The washed process is widely used across Latin America and parts of East Africa and requires both the cherry and mucilage surrounding the parchment to be removed with the use of friction, fermentation and water.

Once the ripe cherries have been picked, they are delivered to a wet mill where they are loaded into a depulping machine which forces the beans out of the cherry. At this stage, the beans are contained within the pulp of the cherry, also known as the mucilage. This sticky mucilage is composed of natural sugars and alcohols and contributes massively to the sweetness, acidity and overall flavour profile of the coffee.

Once the beans have been pulped, they are put into fermentation tanks for around 12-24 hours dependent on temperature, though farmers are now experimenting with fermentation time to develop different flavour profiles. For example, a longer fermentation means the beans have more time to absorb some of the sugars and can result in a slightly sweeter, ‘funkier’ flavour, though this can be a hard balance to strike as leave it too long and the beans become over-fermented with unpleasant vinegar-like characteristics.

Fermentation results in the mucilage being broken down leaving the beans in their parchment which are then ready to be washed. This can either happen in tanks of clean water or, in East Africa, it is often done in channels. Once the beans have been washed they will feel gritty in your hands which means they are now ready to be dried.
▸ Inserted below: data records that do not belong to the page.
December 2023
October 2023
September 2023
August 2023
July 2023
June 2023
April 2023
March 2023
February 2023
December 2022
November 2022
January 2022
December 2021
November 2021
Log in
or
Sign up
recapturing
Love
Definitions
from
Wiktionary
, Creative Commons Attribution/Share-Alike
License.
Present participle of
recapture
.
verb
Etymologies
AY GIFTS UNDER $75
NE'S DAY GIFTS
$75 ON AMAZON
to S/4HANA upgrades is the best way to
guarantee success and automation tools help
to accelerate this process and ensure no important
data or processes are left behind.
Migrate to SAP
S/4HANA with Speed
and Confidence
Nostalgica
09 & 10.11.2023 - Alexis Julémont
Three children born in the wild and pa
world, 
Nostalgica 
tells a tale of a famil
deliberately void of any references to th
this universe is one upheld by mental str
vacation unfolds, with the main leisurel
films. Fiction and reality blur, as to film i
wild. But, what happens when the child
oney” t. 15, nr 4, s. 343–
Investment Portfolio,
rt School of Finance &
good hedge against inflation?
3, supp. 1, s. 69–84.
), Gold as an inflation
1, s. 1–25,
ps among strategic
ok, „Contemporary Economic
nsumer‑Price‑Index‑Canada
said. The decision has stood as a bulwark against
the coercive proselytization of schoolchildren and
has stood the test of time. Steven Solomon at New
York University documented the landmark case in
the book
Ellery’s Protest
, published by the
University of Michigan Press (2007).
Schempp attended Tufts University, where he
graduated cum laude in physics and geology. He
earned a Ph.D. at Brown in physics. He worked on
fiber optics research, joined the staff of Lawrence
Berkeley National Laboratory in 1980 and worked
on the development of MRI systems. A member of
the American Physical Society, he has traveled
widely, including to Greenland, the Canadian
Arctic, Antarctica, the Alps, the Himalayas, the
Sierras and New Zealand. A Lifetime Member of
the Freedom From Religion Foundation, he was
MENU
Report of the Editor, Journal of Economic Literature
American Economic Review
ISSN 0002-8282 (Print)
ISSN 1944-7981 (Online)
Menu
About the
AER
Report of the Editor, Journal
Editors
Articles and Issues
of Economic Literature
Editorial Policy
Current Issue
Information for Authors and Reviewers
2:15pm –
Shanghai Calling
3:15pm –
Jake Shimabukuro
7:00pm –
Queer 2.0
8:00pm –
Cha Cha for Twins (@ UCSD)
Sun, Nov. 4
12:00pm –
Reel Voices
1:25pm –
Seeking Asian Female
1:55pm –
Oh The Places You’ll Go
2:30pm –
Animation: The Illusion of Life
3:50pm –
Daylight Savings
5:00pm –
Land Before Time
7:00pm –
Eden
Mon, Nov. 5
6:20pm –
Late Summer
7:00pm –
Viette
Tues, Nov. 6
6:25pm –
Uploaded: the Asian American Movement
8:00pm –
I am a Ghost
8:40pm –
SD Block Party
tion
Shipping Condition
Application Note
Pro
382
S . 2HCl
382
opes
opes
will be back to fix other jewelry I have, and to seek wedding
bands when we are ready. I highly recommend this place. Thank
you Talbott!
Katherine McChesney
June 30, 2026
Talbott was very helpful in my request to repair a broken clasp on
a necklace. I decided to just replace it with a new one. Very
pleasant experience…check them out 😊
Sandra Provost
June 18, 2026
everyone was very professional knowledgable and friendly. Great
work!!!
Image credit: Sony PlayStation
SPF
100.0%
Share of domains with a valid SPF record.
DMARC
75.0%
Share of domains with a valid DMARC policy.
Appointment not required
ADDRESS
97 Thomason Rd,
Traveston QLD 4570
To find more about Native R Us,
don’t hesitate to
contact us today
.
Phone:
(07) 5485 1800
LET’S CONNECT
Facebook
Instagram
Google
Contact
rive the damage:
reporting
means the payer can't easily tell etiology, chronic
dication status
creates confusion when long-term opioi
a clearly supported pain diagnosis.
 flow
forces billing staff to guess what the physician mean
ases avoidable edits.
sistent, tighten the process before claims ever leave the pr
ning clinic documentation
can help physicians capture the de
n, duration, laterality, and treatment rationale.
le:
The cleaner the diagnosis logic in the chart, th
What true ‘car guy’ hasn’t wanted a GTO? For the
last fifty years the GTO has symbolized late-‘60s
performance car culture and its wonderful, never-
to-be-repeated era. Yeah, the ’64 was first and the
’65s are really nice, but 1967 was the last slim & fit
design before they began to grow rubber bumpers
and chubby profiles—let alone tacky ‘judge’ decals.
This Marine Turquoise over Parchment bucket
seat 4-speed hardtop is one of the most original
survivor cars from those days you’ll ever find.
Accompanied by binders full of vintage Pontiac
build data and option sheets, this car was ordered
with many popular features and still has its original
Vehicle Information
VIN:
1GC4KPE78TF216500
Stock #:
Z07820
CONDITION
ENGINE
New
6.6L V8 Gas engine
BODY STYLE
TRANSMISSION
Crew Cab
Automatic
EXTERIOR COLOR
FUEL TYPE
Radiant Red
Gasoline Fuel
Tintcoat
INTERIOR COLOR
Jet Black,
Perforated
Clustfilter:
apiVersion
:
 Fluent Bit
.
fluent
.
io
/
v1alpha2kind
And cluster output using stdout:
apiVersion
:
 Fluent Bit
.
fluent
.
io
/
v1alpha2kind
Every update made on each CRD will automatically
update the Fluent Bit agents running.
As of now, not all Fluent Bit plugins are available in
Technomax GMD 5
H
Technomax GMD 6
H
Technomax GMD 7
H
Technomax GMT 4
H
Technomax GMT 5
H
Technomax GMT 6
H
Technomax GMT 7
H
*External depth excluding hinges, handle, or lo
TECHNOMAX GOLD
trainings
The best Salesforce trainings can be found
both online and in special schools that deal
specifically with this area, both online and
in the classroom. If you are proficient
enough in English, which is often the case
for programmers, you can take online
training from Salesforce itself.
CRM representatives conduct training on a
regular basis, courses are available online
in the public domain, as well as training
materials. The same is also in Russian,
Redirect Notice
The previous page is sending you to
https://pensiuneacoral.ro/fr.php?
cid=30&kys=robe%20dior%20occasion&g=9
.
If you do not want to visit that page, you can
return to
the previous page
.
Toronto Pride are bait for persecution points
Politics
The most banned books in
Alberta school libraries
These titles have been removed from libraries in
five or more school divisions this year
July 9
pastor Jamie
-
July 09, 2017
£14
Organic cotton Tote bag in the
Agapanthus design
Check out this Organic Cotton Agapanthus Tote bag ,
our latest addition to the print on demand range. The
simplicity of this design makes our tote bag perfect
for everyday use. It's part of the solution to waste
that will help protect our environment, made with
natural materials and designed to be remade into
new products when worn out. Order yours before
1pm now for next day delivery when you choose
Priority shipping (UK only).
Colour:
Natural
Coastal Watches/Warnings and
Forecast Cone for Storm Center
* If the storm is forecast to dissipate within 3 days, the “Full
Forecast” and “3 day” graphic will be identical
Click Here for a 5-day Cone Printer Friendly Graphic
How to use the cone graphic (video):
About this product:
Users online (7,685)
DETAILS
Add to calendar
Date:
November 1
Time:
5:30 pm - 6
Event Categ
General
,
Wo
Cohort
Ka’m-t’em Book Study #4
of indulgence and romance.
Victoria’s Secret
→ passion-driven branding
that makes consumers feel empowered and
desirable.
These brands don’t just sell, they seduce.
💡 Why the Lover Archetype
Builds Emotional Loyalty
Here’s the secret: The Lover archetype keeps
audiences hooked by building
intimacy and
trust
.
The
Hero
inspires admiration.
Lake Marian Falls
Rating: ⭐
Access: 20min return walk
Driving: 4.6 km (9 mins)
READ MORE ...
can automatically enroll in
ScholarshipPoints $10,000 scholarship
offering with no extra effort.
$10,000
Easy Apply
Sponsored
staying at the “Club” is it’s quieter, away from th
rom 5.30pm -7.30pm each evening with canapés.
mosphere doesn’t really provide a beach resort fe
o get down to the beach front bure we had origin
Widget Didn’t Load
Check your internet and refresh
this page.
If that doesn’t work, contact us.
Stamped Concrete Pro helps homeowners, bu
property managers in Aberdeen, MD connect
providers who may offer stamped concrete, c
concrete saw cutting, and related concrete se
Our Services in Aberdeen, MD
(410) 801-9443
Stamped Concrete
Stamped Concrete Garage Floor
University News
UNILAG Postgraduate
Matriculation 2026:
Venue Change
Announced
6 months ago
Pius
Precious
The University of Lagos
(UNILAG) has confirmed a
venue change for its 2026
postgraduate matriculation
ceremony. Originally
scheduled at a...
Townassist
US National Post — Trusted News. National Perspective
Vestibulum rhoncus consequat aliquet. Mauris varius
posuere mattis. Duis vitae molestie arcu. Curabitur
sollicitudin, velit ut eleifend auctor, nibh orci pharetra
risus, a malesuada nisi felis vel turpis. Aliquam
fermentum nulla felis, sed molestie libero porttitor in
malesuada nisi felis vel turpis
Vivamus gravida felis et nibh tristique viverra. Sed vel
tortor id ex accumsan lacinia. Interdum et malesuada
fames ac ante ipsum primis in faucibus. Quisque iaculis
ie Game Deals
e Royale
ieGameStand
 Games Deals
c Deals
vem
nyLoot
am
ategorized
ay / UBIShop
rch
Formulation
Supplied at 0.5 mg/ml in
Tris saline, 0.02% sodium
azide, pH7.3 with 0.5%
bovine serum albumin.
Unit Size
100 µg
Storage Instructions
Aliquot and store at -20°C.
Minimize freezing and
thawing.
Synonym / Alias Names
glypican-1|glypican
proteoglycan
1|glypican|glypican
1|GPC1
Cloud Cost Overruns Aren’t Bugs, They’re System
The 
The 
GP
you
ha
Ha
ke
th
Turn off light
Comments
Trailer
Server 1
At this stage, the parchment beans are taken to drying tables (raised African beds) or to patios to sit for a period of around 10-22 days where they are gently turned. It is widely accepted that a slower drying time contributes to greater balance and complexity in the cup. Some washed coffees, particularly in Central America, are dried in large ‘guardiolas’ which are mechanical dryers often used if a farm or dry mill has a lack of space. In this instance, the coffee is dried in around 3 days and we have found from experience that this can sometimes reduce the shelf life of the green coffee, allowing aged characteristics to creep in at an earlier stage.

The washed process is arguably our favourite at North Star due to the incredibly bright and clean coffees that it can produce – washed Ethiopian and Kenyan coffees are fantastic examples of the clarity of flavour that can be coaxed out if the coffee is processed correctly.